### Task statement
Across the data below, how many lines have the word "postach" in them? Respond with the number alone.

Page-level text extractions
"""

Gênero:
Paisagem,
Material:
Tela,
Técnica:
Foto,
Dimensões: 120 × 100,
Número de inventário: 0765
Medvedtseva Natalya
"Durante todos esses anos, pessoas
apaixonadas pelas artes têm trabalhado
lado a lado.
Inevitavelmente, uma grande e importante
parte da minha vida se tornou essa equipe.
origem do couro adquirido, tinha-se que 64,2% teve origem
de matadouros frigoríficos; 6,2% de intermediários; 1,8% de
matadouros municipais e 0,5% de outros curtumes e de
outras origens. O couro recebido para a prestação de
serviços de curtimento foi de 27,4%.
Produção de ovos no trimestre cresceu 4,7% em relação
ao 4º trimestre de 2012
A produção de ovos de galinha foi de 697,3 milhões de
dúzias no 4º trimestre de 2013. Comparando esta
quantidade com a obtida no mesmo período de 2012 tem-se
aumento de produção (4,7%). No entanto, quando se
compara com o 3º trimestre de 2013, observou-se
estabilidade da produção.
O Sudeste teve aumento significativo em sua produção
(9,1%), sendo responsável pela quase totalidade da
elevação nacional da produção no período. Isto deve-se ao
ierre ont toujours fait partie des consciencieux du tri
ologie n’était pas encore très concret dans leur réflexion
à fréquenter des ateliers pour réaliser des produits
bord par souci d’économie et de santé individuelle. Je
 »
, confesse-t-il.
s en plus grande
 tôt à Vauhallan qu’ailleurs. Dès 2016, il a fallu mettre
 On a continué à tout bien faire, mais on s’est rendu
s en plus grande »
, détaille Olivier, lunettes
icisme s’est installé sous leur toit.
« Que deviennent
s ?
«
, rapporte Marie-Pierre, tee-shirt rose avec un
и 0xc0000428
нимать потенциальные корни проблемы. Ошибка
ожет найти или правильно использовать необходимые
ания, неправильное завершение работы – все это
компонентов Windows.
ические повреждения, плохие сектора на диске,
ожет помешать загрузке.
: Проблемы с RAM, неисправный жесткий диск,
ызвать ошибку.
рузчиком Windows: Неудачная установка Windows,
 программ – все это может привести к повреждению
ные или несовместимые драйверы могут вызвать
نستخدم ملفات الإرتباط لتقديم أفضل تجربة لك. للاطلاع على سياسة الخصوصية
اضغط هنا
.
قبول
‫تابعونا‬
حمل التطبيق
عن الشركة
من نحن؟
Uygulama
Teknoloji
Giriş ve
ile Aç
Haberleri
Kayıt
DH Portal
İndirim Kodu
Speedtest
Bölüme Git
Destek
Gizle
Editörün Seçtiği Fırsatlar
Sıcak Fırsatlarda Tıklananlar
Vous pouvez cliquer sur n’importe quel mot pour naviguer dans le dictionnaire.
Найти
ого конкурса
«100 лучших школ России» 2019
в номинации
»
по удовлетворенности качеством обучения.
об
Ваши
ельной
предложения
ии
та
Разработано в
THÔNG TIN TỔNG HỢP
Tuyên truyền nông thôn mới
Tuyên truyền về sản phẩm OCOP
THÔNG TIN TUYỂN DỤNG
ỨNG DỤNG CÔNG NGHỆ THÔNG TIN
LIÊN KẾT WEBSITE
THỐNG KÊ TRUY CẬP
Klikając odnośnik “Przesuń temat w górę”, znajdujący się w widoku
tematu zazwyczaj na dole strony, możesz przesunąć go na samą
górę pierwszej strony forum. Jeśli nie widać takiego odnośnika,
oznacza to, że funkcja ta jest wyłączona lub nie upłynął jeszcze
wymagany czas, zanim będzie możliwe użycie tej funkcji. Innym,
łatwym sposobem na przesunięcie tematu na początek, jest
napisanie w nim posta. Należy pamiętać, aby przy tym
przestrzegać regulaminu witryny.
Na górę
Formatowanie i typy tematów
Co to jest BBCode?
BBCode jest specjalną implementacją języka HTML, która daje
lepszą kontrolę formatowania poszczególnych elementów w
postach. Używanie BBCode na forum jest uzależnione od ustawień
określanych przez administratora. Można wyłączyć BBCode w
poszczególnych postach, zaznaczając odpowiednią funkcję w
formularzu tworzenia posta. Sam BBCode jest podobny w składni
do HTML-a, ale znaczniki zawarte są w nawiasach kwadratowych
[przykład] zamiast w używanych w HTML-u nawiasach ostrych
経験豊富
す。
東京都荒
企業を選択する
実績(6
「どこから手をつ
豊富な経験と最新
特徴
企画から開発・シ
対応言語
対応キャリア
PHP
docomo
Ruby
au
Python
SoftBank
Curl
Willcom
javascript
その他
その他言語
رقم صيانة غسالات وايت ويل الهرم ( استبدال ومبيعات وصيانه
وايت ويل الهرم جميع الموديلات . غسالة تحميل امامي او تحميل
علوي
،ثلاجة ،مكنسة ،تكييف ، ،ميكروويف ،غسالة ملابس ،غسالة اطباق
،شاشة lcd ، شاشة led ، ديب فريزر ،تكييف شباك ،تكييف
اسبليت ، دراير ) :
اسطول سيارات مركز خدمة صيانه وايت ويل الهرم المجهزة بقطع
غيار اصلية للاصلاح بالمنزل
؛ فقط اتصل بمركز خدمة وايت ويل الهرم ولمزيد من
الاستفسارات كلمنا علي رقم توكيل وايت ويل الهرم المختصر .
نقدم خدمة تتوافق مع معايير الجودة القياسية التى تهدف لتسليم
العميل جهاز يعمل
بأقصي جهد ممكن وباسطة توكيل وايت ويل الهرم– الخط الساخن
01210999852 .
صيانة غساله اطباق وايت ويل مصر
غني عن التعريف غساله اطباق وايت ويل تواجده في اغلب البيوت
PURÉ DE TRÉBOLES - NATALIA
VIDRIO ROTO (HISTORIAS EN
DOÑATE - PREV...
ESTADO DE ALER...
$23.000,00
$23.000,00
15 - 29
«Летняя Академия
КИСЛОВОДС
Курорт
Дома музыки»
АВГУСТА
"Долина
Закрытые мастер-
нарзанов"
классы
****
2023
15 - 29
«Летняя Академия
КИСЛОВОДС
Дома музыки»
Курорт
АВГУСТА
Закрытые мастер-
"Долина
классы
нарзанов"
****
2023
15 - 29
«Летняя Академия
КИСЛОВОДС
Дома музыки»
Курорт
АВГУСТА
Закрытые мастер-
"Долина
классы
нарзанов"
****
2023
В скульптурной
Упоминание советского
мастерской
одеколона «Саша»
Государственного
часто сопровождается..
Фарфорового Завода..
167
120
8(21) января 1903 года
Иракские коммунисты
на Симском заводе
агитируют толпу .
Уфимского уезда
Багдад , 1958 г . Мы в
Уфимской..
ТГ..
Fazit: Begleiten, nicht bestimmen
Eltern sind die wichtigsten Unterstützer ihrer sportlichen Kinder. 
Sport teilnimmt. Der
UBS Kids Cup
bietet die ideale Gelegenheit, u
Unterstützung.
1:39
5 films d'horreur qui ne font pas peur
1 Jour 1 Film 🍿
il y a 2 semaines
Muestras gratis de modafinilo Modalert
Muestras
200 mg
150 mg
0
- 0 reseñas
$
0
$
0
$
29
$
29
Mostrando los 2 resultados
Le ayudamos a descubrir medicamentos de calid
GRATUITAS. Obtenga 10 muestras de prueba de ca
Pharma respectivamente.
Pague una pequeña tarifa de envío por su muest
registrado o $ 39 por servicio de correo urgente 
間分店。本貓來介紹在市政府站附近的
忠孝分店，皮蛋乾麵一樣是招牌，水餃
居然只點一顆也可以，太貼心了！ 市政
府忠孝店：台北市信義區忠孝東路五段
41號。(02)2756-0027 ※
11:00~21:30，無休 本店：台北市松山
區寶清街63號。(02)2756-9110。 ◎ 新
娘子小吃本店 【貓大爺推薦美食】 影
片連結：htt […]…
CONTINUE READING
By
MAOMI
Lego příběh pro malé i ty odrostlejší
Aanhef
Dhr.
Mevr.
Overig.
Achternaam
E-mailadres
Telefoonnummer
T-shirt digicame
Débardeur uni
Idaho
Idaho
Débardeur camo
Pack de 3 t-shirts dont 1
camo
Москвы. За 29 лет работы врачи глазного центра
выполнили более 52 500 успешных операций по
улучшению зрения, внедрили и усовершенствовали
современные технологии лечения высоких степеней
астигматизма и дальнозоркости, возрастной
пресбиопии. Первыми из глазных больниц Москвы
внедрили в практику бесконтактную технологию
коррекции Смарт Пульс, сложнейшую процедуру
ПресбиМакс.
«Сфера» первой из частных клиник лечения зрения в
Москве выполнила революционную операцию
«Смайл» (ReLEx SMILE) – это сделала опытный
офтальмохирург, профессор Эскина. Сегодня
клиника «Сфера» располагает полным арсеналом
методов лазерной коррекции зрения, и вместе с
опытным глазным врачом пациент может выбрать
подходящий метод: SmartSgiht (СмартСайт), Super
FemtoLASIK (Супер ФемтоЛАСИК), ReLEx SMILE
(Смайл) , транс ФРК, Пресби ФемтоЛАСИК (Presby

"""

### Response area
2